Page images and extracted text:
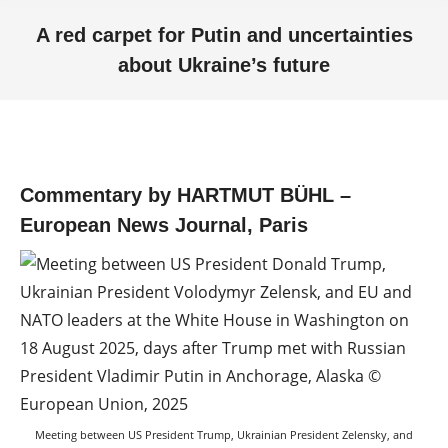
A red carpet for Putin and uncertainties
about Ukraine’s future
You are here:
Commentary by HARTMUT BÜHL –
European News Journal, Paris
Meeting between US President Trump, Ukrainian President Zelensky, and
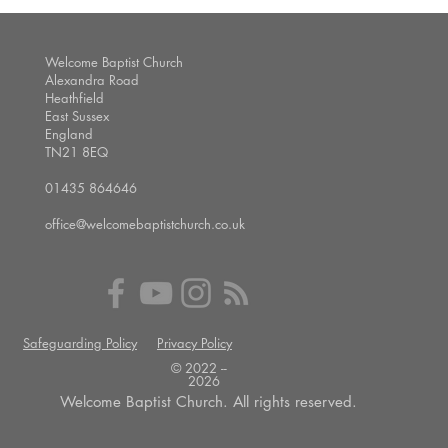
Welcome Baptist Church
Alexandra Road
Heathfield
East Sussex
England
TN21 8EQ
01435 864646
office@welcomebaptistchurch.co.uk
Safeguarding Policy
Privacy Policy
© 2022 --
2026
Welcome Baptist Church. All rights reserved.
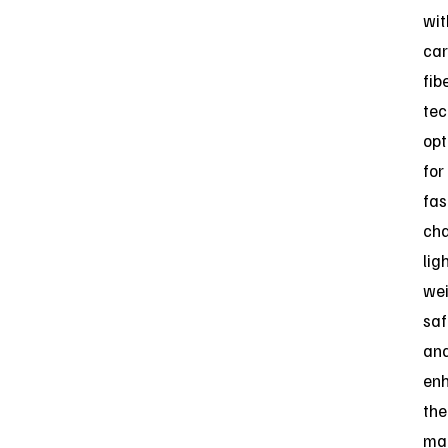
wit
car
fib
tec
opt
for
fas
cha
lig
wei
saf
an
en
the
ma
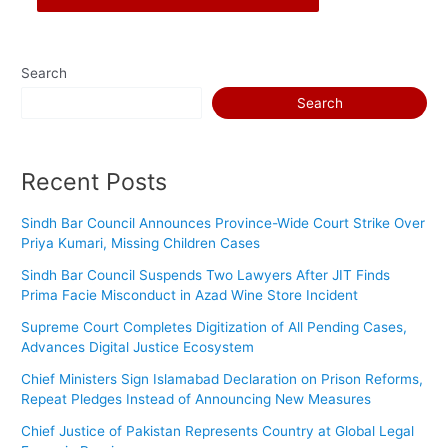
Search
Search
Recent Posts
Sindh Bar Council Announces Province-Wide Court Strike Over
Priya Kumari, Missing Children Cases
Sindh Bar Council Suspends Two Lawyers After JIT Finds
Prima Facie Misconduct in Azad Wine Store Incident
Supreme Court Completes Digitization of All Pending Cases,
Advances Digital Justice Ecosystem
Chief Ministers Sign Islamabad Declaration on Prison Reforms,
Repeat Pledges Instead of Announcing New Measures
Chief Justice of Pakistan Represents Country at Global Legal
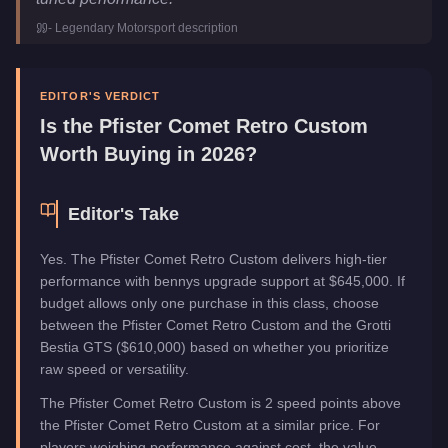
Class
Sports
-
Legendary Motorsport
description
Upgrade Type
Benny's Original
Manufacturer
Pfister
Category
Vehicles
EDITOR'S VERDICT
Is the
Pfister Comet Retro Custom
Worth Buying in 2026?
Editor's Take
Yes. The Pfister Comet Retro Custom delivers high-tier
performance with bennys upgrade support at $645,000. If
budget allows only one purchase in this class, choose
between the Pfister Comet Retro Custom and the Grotti
Bestia GTS ($610,000) based on whether you prioritize
raw speed or versatility.
The Pfister Comet Retro Custom is 2 speed points above
the Pfister Comet Retro Custom at a similar price. For
players weighing performance against cost, the value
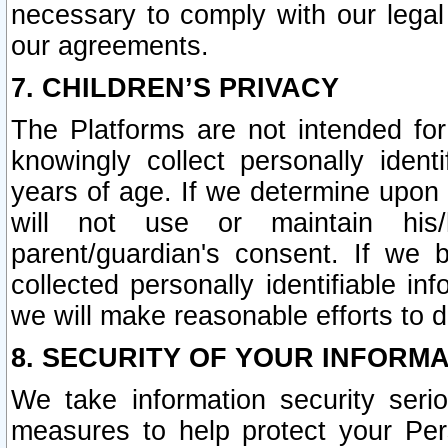
necessary to comply with our legal 
our agreements.
7. CHILDREN’S PRIVACY
The Platforms are not intended fo
knowingly collect personally ident
years of age. If we determine upon c
will not use or maintain his/
parent/guardian's consent. If w
collected personally identifiable in
we will make reasonable efforts to d
8. SECURITY OF YOUR INFORM
We take information security seri
measures to help protect your Per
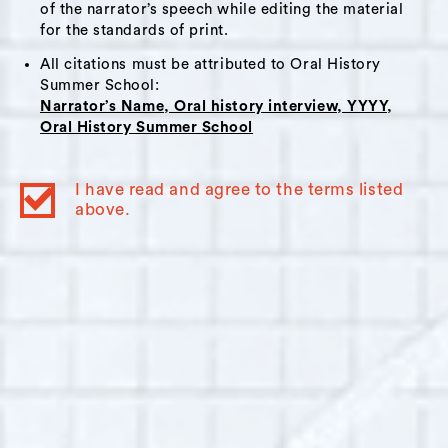
liberal American city surrounded by
of the narrator’s speech while editing the material
conservative counties; the writing process of a
for the standards of print.
female poet; the natural world in Columbia
All citations must be attributed to Oral History
County and the effects of rising property
Summer School:
Narrator’s Name, Oral history interview, YYYY,
values of a city in upstate New York.
Oral History Summer School
Themes:
I have read and agree to the terms listed
Art and Artists
,
Politics
,
Writing
,
Nature
,
above.
Change and Gentrification
,
Development
,
Class
,
Earl the Painter
,
Time & Space Limited
,
Spotty Dog Books & Ale
,
New York City
Interviewer Bio:
Nicole Galpern
Interviewer: Nicole Galpern is a video
producer and language documentarian based
in Ridgewood, New York. She has documented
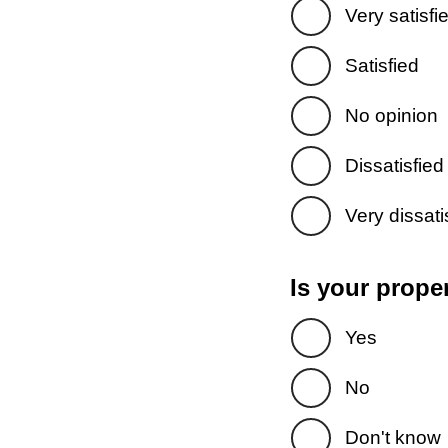
Very satisfi
Satisfied
No opinion
Dissatisfied
Very dissati
Is your prope
Yes
No
Don't know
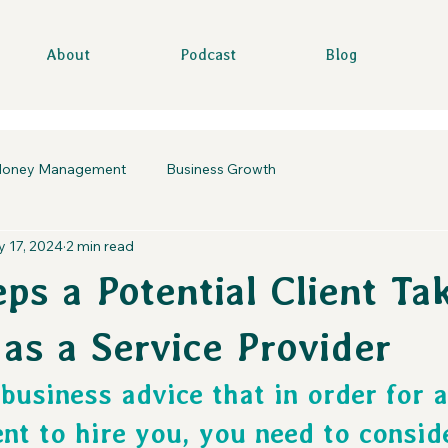
About
Podcast
Blog
oney Management
Business Growth
 17, 2024
2 min read
ps a Potential Client Ta
 as a Service Provider
business advice that in order for a
ent to hire you, you need to consid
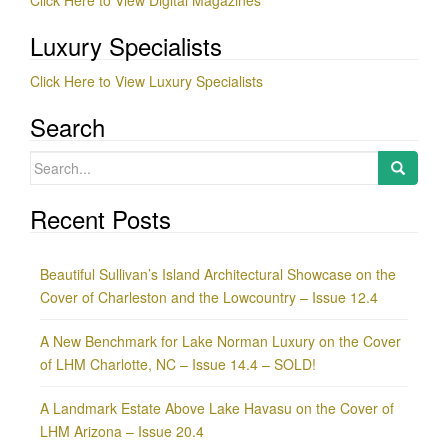
Luxury Specialists
Click Here to View Luxury Specialists
Search
Search
for:
Recent Posts
Beautiful Sullivan’s Island Architectural Showcase on the
Cover of Charleston and the Lowcountry – Issue 12.4
A New Benchmark for Lake Norman Luxury on the Cover
of LHM Charlotte, NC – Issue 14.4 – SOLD!
A Landmark Estate Above Lake Havasu on the Cover of
LHM Arizona – Issue 20.4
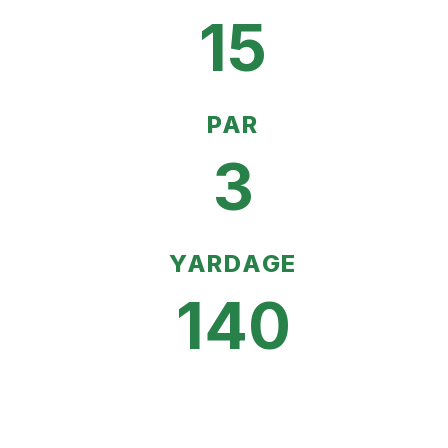
15
PAR
3
YARDAGE
140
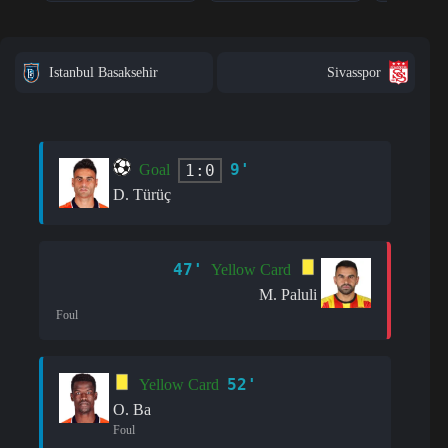
Istanbul Basaksehir
Sivasspor
9'
1:0
Goal
D. Türüç
47'
Yellow Card
M. Paluli
Foul
52'
Yellow Card
O. Ba
Foul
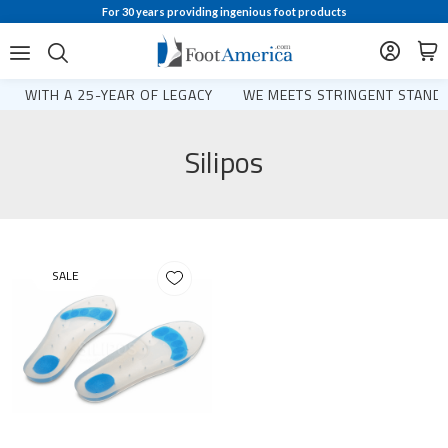
For 30 years providing ingenious foot products
WITH A 25-YEAR OF LEGACY
WE MEETS STRINGENT STANDA
Silipos
SALE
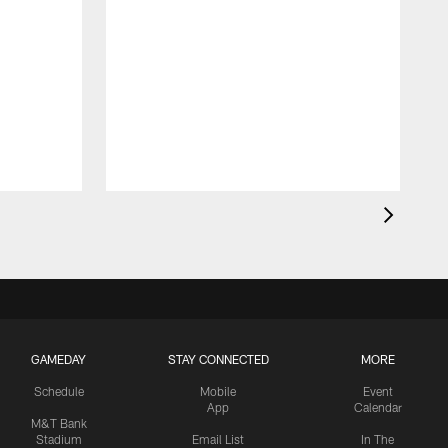
GAMEDAY
STAY CONNECTED
MORE
Schedule
Mobile
Event
App
Calendar
M&T Bank
Stadium
Email List
In The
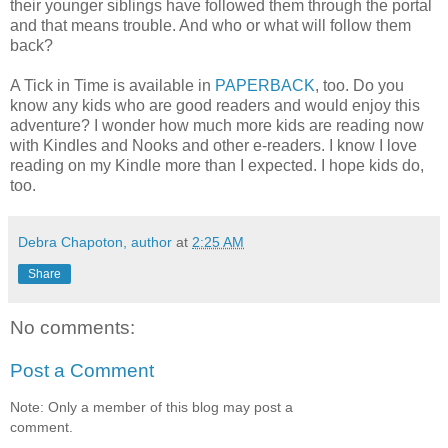
their younger siblings have followed them through the portal
and that means trouble. And who or what will follow them
back?
A Tick in Time is available in
PAPERBACK
, too. Do you
know any kids who are good readers and would enjoy this
adventure? I wonder how much more kids are reading now
with Kindles and Nooks and other e-readers. I know I love
reading on my Kindle more than I expected. I hope kids do,
too.
Debra Chapoton, author
at
2:25 AM
Share
No comments:
Post a Comment
Note: Only a member of this blog may post a
comment.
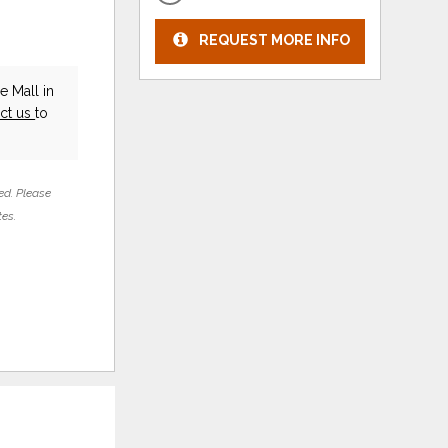
REQUEST MORE INFO
e Mall in
ct us
to
ed. Please
tes.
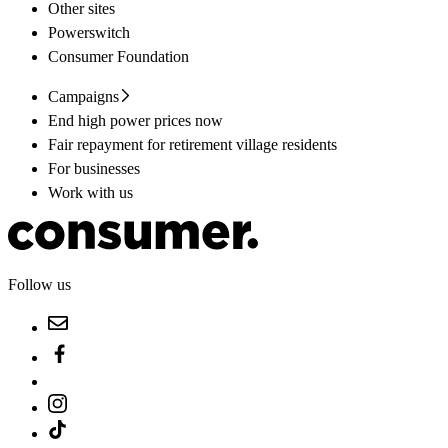
Other sites
Powerswitch
Consumer Foundation
Campaigns
End high power prices now
Fair repayment for retirement village residents
For businesses
Work with us
Follow us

What you will do: Read the records above. Show each line that has the string "Pfister".

Answer box:
Pfister
Pfister Comet Retro Custom
Yes. The Pfister Comet Retro Custom delivers high-tier
between the Pfister Comet Retro Custom and the Grotti
The Pfister Comet Retro Custom is 2 speed points above
the Pfister Comet Retro Custom at a similar price. For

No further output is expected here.